Raw records:
=======
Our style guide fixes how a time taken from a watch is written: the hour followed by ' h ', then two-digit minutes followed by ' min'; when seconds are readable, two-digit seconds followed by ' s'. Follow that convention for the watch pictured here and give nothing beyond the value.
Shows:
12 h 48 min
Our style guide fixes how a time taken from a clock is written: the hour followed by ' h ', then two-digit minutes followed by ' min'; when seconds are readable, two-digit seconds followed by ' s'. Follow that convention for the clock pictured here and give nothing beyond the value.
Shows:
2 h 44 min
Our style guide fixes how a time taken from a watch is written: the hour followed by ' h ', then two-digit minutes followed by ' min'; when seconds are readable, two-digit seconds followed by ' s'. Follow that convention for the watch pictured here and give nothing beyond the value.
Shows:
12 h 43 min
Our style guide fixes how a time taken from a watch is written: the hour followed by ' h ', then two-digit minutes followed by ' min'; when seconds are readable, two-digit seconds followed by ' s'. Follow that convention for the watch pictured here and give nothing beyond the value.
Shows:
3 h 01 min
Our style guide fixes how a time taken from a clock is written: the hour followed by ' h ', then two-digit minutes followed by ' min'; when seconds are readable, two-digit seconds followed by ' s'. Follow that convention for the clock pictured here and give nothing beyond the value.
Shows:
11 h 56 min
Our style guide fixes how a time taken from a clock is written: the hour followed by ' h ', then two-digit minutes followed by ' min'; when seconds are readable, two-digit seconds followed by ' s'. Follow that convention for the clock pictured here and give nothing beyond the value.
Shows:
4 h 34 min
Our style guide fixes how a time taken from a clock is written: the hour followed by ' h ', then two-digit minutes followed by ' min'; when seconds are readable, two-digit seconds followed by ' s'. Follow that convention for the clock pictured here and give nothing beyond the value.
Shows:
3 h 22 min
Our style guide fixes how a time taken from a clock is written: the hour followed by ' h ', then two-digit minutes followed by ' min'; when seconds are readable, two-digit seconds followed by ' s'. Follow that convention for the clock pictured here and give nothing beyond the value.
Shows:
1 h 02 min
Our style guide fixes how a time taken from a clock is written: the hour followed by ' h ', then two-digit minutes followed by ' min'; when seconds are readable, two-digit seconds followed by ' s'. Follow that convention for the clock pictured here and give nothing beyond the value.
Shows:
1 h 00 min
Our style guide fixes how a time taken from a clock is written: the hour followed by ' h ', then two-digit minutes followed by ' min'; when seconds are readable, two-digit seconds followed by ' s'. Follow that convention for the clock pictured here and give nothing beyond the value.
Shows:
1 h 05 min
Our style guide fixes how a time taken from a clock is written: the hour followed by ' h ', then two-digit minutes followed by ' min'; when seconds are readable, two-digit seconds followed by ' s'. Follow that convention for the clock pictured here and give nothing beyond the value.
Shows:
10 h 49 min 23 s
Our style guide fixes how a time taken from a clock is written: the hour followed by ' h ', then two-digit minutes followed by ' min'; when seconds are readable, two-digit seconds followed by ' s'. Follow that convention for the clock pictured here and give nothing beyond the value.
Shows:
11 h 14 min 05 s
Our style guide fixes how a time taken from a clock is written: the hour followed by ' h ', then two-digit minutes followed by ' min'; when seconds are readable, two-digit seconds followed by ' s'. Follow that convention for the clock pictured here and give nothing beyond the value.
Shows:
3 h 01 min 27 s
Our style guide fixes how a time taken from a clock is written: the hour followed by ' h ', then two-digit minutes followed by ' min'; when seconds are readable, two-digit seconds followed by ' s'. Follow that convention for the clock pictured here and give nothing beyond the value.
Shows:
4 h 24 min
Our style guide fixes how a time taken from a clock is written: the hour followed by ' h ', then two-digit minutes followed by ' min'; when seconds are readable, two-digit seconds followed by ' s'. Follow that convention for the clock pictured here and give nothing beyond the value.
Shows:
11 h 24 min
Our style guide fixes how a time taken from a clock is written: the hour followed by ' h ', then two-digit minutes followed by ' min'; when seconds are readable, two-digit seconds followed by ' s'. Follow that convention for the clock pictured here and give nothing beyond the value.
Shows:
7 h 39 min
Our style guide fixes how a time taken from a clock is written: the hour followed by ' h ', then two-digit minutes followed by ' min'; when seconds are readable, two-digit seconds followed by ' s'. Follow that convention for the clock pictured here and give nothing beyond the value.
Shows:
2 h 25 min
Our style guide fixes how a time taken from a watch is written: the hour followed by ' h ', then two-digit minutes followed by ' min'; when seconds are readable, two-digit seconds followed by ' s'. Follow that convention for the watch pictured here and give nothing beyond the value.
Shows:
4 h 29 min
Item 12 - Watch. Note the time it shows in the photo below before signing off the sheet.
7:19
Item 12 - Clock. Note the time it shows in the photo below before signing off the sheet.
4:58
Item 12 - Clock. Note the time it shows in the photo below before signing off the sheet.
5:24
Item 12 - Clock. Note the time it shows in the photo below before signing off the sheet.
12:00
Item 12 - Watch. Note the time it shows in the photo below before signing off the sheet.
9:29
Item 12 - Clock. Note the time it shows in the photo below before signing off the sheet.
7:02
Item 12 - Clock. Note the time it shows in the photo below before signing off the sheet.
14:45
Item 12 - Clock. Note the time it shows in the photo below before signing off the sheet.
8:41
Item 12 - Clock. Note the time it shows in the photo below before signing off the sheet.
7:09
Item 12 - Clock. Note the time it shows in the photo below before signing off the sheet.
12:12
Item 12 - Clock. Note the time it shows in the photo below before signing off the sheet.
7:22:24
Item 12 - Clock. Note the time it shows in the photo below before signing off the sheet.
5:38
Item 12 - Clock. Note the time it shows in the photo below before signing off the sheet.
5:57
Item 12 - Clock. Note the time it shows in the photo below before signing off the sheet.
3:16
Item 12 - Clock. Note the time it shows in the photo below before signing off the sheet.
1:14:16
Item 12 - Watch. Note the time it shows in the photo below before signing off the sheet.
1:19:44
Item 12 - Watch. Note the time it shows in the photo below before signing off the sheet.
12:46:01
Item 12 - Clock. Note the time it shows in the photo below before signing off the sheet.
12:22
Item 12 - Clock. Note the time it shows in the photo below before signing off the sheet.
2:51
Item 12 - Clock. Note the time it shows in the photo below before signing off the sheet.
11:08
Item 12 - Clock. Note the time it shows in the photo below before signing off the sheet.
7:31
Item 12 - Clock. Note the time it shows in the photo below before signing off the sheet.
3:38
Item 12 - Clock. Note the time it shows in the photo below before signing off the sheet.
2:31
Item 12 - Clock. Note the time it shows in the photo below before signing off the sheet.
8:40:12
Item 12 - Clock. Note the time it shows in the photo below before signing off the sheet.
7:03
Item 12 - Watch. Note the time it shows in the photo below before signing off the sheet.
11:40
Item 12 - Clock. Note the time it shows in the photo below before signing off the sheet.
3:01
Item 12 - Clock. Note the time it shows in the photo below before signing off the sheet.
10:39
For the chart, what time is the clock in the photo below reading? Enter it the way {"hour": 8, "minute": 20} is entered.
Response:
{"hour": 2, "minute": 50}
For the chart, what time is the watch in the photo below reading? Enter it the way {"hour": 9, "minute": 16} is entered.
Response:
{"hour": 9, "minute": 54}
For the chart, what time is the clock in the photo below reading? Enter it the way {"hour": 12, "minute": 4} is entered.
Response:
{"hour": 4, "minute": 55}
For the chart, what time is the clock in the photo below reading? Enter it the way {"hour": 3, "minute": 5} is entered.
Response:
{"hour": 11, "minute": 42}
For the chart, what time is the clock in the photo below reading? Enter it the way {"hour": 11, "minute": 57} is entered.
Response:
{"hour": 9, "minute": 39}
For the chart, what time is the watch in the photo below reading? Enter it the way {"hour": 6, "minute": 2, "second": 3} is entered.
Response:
=======
YOUR OBJECTIVE: List each line of the listing above that contains the word "what".

CORRECT RESPONSE:
For the chart, what time is the clock in the photo below reading? Enter it the way {"hour": 8, "minute": 20} is entered.
For the chart, what time is the watch in the photo below reading? Enter it the way {"hour": 9, "minute": 16} is entered.
For the chart, what time is the clock in the photo below reading? Enter it the way {"hour": 12, "minute": 4} is entered.
For the chart, what time is the clock in the photo below reading? Enter it the way {"hour": 3, "minute": 5} is entered.
For the chart, what time is the clock in the photo below reading? Enter it the way {"hour": 11, "minute": 57} is entered.
For the chart, what time is the watch in the photo below reading? Enter it the way {"hour": 6, "minute": 2, "second": 3} is entered.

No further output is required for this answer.